Metadata-Version: 1.0
Name: stanley
Version: 1.4.1
Summary: Flat file blog tool bult on Jinja2 templates
Home-page: https://github.com/glenswinfield/stanley
Author: Glen Swinfield
Author-email: glen.swinfield@gmail.com
License: UNKNOWN
Description: [![Build Status](https://travis-ci.org/glenswinfield/stanley.png)](https://travis-ci.org/glenswinfield/stanley)
        
        =======
        Stanley: Flatfile blog/cms built with Python and Jinja2 templates
        =======
        
        ## Installation
        
        You can install Stanley using `pip` (http://pypi.python.org/pypi/stanley)
        
            sudo pip install stanley
        
        or clone this repo and run setup.py
        
            git clone git://github.com/glenswinfield/stanley.git
            cd stanley
            sudo python setup.py install
        
        ## Usage
        
        > The functionality of this code is very basic at the moment - just enough to run my own blog (http://blog.glenswinfield.co.uk) which doesn't have a lot of requirements. I'll be adding/adapting features as I need them.
        To see the project setup that powers my blog see: https://github.com/glenswinfield/blog
        
        You can structure this file however you like, it is just parsed as YAML and passed to the templates, I use the `global` keword, but it's arbitrary.
        
        
        ## Create a Project
        
        To initialize an skeleton file structure use `python /my/site-packages/stanley/bin/project "project_dir"` this will create a directory structure inside the directory specified contains config.yml and a satanly utils file - like this:
            /content
            /site
            /static
            /templates
            config.yml
            config.dev.yml
            stanley
            
        This will NOT overwrite existing files, just create those that are missing.
        
        ## Config
        
        This file exists in the root of the application and defines variables that will be globally available in all templates. A good place to start would be:
        
            global:
        	site_url:   "http://dogsvscatsvshumans.net"

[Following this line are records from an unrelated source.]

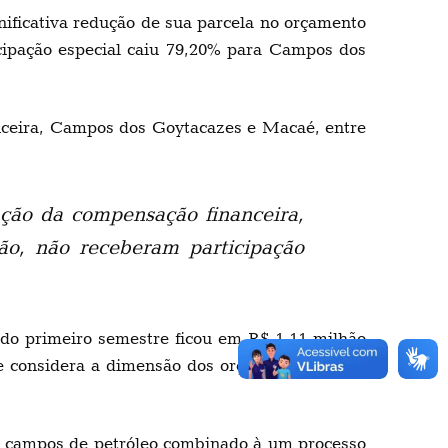
nificativa redução de sua parcela no orçamento
icipação especial caiu 79,20% para Campos dos
anceira, Campos dos Goytacazes e Macaé, entre
ação da compensação financeira,
o, não receberam participação
 do primeiro semestre ficou em R$ 1,11 milhão
e considera a dimensão dos orçamentos destes
os campos de petróleo combinado à um processo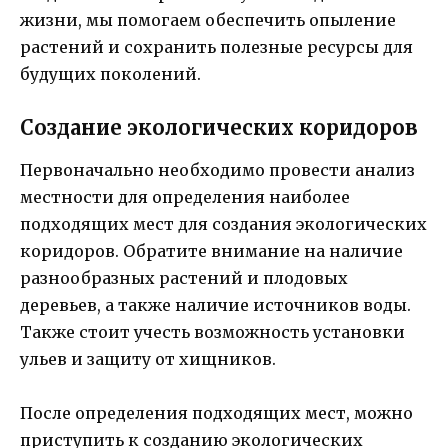
жизни, мы помогаем обеспечить опыление
растений и сохранить полезные ресурсы для
будущих поколений.
Создание экологических коридоров
Первоначально необходимо провести анализ
местности для определения наиболее
подходящих мест для создания экологических
коридоров. Обратите внимание на наличие
разнообразных растений и плодовых
деревьев, а также наличие источников воды.
Также стоит учесть возможность установки
ульев и защиту от хищников.
После определения подходящих мест, можно
приступить к созданию экологических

        	site_title: "My Site"
        	static: '/static'  # convinience to reference the directory holding static files (css/js/img etc)
        
        
        ## Build .html Site
        
        To build .html files from your content use `python stanley build --config=config.yml`. This will take all of the files in `content`, parse them as markdown, convert the YAML front matter and render it into its specified template and save it in the `site` directory. The static folder is then copied across as-is.
        
        ## Templates
        
        Templates are Jinja2 http://jinja.pocoo.org/ there is no functionality added or removed.
        
        ## Looping over content/posts/entries
        
        Looping over entries uses existing Jinja2 functionality with the stanley.Posts object, you use it like this:
        
            {% for post in posts.category('/blog').limit(5).result %}
                // do whatever
            {% endfor %}
        
        For all of the posts just use:
        
            {% for post in posts.result %}
                // do whatever
            {% endfor %}
        
        
        Each of the available filter methods in `posts` return a new `posts` object with a `result` attribute that is the filtered set of posts. Filters are:
        
        * category
        * orderby('field', descending[true/false])
        * limit()
        
        The default set is all results.
        
        ## Front Matter
        
        The YAML front matter - as used by Jekyll - is a block at the head of content files that contains data that you want passed to it's template when it is rendered.
        
        A `template` parameter is required or an exception will be thrown when you run the build script. Typically a content file might look like this:
        
            ---
            template: blog.html
            title: This is the title of my page
            some_other_thing: Red
            daft: true  # this prevents the post from being published if the notdraft() filter is used
            ---
        
            This is the body content
        
        Additionally some global variables are available in all templates. You define these in your config.yml.
        
        ## Server
        
        During development you might want to see your site rendered, you can use Flask to kick off a server on 0.0.0.0:5000 - each page refresh will trigger a `--build` and return the content you specify. *This is a very rough implementation and is something that I will be working on*.